*What to do*: Copy out each line of the material in which the word "actualización" can be found.

━━━━━ The data

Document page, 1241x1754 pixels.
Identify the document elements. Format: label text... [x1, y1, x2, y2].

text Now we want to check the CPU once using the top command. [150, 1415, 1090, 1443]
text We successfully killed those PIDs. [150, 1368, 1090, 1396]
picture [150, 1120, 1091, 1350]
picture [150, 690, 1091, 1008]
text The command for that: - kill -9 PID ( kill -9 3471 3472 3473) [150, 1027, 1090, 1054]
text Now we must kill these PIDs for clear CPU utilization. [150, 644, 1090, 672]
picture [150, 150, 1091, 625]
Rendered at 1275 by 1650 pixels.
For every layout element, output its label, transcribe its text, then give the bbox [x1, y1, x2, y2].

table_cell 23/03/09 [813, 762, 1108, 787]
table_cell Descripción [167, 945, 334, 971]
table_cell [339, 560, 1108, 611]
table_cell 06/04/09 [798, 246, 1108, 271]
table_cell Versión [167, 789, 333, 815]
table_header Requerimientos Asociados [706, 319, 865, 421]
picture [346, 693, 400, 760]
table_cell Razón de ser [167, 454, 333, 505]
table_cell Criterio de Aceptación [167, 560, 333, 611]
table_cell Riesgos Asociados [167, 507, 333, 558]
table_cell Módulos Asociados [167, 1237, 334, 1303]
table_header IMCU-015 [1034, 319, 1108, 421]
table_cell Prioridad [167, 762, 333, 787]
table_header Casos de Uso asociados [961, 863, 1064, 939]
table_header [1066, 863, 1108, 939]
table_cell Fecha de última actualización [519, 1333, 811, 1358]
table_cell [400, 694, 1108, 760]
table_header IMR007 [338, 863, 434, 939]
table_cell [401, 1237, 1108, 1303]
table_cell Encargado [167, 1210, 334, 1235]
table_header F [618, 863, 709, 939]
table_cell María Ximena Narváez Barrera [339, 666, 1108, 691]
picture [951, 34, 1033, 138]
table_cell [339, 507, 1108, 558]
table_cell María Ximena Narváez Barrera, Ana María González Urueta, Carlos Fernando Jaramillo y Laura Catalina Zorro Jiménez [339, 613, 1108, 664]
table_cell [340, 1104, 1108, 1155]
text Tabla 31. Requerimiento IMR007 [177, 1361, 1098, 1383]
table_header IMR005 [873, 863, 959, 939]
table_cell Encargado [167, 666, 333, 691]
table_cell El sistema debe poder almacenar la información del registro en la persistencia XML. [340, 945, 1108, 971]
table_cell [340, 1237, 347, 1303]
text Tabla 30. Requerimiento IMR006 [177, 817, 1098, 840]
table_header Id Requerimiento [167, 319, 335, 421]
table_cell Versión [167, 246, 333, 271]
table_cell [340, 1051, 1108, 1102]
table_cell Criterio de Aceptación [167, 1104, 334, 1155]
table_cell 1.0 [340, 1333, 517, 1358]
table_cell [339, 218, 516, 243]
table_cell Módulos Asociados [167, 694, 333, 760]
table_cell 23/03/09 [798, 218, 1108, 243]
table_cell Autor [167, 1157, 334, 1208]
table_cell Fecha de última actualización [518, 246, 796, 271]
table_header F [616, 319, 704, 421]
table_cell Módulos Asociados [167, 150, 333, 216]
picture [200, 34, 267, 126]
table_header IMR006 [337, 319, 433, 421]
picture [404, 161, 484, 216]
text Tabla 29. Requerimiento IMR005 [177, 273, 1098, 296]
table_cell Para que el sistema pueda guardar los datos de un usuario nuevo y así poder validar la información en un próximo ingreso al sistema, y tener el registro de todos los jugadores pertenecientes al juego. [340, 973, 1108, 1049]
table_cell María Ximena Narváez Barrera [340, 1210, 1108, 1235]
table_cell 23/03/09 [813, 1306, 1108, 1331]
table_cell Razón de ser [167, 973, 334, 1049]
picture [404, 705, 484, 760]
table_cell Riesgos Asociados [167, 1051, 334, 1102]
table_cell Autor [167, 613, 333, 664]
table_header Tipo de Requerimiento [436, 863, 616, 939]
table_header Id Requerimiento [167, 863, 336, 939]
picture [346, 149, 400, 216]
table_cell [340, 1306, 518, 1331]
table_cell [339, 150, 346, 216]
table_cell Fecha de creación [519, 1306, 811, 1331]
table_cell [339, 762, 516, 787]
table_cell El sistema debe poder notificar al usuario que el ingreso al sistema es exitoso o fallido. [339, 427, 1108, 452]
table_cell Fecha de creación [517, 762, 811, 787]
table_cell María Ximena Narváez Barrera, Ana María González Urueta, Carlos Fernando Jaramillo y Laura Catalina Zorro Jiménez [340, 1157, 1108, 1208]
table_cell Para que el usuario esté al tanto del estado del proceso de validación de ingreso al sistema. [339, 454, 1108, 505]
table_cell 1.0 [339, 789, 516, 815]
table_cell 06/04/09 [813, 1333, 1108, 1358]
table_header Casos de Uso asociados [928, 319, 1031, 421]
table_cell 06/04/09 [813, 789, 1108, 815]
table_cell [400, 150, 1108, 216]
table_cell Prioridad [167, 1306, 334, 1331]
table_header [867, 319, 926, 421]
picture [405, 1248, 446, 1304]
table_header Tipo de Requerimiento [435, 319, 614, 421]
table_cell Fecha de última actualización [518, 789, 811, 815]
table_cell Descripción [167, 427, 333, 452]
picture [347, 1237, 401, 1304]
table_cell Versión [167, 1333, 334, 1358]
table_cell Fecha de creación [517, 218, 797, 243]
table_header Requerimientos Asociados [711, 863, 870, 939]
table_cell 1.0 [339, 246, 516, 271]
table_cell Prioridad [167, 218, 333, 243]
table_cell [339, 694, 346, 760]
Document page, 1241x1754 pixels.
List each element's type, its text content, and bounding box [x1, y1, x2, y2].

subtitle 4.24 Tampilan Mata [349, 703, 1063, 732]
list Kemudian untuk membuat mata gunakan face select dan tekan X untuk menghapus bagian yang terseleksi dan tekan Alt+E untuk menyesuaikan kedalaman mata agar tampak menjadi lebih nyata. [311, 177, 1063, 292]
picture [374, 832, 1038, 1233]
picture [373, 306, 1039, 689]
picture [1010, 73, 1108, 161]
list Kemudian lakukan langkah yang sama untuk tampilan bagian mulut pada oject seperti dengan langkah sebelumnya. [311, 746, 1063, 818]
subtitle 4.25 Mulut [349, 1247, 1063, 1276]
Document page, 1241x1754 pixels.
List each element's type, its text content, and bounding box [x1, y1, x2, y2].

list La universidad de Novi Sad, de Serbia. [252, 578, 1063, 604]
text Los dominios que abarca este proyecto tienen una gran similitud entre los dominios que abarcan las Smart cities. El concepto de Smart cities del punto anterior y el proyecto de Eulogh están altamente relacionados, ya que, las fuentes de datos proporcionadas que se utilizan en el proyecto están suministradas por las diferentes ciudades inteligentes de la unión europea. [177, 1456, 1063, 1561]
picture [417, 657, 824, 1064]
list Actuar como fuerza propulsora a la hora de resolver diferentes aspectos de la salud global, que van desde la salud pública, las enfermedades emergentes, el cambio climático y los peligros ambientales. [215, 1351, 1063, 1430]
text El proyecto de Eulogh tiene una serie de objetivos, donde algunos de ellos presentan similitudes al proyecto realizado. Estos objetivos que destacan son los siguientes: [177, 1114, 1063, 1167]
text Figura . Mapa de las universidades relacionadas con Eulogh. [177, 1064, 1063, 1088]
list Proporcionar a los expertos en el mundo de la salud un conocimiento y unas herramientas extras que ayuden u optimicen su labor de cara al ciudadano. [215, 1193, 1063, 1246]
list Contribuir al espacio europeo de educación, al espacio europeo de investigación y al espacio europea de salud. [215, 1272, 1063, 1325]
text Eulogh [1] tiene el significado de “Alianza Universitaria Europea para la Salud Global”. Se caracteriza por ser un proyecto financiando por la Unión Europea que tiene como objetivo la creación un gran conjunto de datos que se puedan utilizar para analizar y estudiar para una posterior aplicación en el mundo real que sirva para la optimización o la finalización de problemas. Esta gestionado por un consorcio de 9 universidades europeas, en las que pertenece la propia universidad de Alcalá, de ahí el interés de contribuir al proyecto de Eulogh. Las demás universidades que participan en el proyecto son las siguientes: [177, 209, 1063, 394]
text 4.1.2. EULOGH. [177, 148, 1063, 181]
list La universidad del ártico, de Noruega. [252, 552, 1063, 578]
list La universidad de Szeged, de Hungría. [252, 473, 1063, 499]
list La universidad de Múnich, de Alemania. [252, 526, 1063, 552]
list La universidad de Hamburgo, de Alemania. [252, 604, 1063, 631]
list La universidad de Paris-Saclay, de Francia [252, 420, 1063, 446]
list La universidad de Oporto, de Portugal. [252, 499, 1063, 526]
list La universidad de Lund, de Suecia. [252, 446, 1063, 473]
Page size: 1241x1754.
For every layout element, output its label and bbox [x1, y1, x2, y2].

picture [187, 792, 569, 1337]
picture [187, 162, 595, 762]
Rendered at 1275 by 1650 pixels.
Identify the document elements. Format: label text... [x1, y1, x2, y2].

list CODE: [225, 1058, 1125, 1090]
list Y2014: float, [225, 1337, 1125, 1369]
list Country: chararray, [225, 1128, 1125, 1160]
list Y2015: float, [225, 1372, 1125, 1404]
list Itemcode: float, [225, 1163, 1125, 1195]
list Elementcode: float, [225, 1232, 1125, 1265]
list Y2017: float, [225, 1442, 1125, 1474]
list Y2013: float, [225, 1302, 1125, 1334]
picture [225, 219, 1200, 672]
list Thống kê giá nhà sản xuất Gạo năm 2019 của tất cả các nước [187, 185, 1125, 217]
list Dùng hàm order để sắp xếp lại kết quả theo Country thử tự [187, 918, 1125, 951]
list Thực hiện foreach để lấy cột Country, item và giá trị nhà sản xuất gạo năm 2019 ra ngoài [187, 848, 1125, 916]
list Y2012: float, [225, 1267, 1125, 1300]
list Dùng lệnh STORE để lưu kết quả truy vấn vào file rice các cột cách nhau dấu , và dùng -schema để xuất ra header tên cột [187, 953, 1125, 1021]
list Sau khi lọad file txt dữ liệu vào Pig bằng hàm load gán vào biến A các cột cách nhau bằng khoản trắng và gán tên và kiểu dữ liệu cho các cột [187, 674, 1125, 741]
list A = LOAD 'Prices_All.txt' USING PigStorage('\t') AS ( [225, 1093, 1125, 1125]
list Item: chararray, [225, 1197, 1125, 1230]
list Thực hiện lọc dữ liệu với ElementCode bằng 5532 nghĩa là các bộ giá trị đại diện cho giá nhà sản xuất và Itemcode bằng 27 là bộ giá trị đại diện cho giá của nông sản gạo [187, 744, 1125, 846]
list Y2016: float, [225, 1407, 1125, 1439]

━━━━━━━━━━

*Task answer*:
table_cell Fecha de última actualización [519, 1333, 811, 1358]
table_cell Fecha de última actualización [518, 246, 796, 271]
table_cell Fecha de última actualización [518, 789, 811, 815]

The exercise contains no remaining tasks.